PROVO A little-known collection of Scottish author Robert Burns' books, poems and papers perhaps the largest existing collection has been in the L. Tom Perry Special Collections section of the Brigham Young University Harold B. Lee Library since the 1920s.
Some of the items may go on display at the annual supper in the university's Wilkinson Center honoring Scotland's national bard on Saturday. For more than two centuries Burns' devotees have been honoring him in suppers around the world on or near his birthday.
Although Burns' heart gave out at an early age (he died at 37), he shared it often with the lassies and left many descendents "some of whom were legitimate," said BYU English professor Matthew Wickman. He also shared his poetry and other works with the world, including the lyrics to the tune, "Auld Lang Syne," traditionally sung every New Year's Eve.

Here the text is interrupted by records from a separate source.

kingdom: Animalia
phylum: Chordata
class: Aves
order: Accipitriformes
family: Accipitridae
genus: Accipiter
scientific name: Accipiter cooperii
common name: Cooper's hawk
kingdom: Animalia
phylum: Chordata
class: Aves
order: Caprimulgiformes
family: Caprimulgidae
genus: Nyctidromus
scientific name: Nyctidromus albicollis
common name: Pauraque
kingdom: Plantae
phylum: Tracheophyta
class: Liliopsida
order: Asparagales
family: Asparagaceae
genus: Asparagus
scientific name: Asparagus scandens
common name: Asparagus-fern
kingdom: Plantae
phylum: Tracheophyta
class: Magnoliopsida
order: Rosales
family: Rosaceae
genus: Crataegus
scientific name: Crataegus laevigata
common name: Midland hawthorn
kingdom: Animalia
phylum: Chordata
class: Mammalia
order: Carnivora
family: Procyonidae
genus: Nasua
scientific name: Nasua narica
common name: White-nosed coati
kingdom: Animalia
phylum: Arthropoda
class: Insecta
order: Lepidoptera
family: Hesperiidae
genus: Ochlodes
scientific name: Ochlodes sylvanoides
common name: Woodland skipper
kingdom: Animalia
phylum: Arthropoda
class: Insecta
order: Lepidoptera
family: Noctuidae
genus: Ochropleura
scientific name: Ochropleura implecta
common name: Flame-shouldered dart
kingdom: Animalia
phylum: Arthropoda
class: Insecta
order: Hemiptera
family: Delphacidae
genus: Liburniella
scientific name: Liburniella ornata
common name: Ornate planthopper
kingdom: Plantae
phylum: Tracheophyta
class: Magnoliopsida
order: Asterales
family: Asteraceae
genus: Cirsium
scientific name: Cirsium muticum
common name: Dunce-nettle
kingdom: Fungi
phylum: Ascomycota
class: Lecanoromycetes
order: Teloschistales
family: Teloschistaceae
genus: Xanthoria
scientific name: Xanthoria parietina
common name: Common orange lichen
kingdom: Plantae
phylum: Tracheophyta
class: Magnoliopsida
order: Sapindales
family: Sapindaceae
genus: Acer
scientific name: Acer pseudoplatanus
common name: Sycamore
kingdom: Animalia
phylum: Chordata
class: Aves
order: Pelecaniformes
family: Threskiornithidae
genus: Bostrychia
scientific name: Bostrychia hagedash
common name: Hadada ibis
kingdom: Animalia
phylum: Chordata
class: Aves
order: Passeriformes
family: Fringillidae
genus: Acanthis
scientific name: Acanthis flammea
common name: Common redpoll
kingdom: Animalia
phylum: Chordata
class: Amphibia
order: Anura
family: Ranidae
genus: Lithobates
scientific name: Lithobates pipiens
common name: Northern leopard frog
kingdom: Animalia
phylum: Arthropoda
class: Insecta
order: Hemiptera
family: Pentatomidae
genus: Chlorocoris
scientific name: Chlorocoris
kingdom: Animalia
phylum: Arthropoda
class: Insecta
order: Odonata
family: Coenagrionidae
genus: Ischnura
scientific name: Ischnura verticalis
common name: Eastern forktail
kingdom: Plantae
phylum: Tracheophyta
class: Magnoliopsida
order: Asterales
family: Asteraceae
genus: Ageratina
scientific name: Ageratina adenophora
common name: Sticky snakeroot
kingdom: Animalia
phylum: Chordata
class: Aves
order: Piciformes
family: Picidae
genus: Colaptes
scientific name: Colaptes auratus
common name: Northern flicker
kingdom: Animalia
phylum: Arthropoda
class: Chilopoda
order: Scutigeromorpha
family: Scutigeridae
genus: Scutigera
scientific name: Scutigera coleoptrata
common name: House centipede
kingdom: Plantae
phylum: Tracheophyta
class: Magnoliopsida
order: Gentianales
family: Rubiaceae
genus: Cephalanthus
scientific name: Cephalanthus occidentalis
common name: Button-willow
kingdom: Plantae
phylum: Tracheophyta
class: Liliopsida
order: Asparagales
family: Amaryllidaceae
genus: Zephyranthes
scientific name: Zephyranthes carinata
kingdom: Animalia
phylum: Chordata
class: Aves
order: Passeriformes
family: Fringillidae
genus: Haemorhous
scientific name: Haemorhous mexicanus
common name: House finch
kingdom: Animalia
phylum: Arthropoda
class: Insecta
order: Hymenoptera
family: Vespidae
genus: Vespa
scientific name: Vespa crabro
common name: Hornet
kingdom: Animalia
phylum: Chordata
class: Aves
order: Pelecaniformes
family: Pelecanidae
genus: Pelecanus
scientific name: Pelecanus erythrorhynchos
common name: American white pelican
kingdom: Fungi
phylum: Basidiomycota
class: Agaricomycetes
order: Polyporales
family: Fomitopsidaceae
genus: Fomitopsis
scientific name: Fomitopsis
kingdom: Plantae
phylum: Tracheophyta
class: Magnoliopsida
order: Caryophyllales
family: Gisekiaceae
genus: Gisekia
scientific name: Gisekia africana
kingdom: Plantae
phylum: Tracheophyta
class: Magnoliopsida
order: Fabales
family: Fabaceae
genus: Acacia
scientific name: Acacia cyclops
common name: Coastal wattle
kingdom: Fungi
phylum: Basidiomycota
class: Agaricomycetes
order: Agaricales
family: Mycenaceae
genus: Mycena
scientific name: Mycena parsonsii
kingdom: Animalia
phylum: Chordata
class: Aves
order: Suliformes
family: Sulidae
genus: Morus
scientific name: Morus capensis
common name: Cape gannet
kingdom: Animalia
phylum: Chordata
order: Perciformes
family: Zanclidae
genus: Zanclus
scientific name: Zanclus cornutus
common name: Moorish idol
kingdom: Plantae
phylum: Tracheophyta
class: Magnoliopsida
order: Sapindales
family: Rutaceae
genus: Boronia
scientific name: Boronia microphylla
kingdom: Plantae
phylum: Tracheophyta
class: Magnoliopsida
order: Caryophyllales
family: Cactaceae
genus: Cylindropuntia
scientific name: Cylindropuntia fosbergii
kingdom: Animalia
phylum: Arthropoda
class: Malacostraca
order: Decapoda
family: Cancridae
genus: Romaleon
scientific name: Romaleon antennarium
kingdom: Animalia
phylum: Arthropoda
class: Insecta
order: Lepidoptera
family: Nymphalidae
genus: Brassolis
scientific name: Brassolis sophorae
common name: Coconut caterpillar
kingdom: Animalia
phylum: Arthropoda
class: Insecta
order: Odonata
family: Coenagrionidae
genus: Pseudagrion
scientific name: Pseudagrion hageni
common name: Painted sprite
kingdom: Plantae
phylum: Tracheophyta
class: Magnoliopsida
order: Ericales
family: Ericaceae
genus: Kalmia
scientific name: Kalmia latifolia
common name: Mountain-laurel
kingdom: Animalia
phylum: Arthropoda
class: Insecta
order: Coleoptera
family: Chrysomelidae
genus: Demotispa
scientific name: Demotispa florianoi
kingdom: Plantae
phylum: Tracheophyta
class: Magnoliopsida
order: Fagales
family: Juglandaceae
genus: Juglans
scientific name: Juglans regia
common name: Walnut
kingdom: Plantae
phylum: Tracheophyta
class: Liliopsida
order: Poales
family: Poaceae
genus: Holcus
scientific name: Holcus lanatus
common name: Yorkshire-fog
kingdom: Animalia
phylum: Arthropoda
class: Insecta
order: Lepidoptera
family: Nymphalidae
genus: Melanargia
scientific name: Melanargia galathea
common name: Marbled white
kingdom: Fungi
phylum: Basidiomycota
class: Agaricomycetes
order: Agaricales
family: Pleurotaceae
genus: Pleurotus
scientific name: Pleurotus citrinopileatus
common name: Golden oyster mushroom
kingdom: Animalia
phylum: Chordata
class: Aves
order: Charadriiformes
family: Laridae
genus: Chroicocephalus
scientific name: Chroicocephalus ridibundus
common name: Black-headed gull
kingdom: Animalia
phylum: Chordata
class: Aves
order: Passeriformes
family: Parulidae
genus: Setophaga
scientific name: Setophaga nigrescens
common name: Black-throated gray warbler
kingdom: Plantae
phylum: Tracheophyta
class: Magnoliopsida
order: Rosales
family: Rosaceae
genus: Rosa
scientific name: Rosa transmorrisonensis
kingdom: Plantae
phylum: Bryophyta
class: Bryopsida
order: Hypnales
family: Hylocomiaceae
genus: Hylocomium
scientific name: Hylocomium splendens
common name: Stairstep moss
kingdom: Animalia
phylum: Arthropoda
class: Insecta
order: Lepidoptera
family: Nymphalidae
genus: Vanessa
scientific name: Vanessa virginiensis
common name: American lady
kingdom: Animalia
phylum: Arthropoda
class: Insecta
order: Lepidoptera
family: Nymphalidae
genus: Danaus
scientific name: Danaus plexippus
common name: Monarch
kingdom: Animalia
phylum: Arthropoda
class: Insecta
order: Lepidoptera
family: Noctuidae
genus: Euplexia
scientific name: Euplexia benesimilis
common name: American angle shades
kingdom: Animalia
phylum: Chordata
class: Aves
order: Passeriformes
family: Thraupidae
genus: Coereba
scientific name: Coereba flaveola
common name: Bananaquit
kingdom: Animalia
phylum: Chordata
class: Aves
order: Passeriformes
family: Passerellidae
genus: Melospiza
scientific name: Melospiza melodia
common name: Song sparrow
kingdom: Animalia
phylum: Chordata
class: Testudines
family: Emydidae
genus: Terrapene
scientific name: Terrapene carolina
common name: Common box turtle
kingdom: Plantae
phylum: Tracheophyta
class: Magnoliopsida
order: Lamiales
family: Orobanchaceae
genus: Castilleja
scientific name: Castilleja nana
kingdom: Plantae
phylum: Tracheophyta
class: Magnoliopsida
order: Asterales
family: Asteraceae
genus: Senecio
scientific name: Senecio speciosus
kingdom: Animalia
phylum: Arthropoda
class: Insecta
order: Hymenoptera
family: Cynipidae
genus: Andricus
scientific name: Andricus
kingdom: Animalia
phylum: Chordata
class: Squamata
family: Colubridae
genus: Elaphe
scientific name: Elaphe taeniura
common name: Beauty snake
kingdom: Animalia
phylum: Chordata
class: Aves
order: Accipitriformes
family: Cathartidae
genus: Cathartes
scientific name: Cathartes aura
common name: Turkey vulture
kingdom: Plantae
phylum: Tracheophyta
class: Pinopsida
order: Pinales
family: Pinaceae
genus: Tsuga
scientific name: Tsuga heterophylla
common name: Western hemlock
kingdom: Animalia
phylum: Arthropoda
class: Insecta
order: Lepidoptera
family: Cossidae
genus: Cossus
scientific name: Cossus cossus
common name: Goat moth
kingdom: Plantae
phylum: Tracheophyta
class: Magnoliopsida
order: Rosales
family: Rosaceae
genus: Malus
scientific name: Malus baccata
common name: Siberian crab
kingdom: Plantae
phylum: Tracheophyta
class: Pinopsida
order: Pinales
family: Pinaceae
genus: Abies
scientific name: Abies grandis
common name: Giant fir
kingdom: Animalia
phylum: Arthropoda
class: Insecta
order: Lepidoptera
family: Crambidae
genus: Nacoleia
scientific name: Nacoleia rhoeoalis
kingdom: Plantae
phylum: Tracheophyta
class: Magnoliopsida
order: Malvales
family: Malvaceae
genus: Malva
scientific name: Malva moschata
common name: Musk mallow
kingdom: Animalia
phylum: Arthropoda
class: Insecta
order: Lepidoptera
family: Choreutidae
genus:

More than 900 Burns items are in the BYU collection. The core was willed to the library by former Salt Lake public library librarian, Mrs. Robert Forster.
It includes both the 1787 Kilmarnock Edition and the 1793 Edinburgh Edition of poetry. The latter contains additions to the first printing, including the "peasant poet's" famous poem, "Address to the Haggis."
Many of his poems were written in the Scottish dialect.
"Burns was a unique Scottish author in that he was popular in his life and still is," Wickman said. He described Burns as a poet of the people and a craftsman as a wordsmith.
"(His writing was) folksy but highly crafted," Wickman said. His works included drinking songs and songs about sex.
Many consider Burns a pioneer of the Romantic Movement, which after his death inspired the founders of liberalism and socialism. His "Scots Wha Hae" became the unofficial Scottish national anthem for years.The collection includes miniature books measuring 12 centimeters by 3 centimeters, and the library continues to collect Burns' works.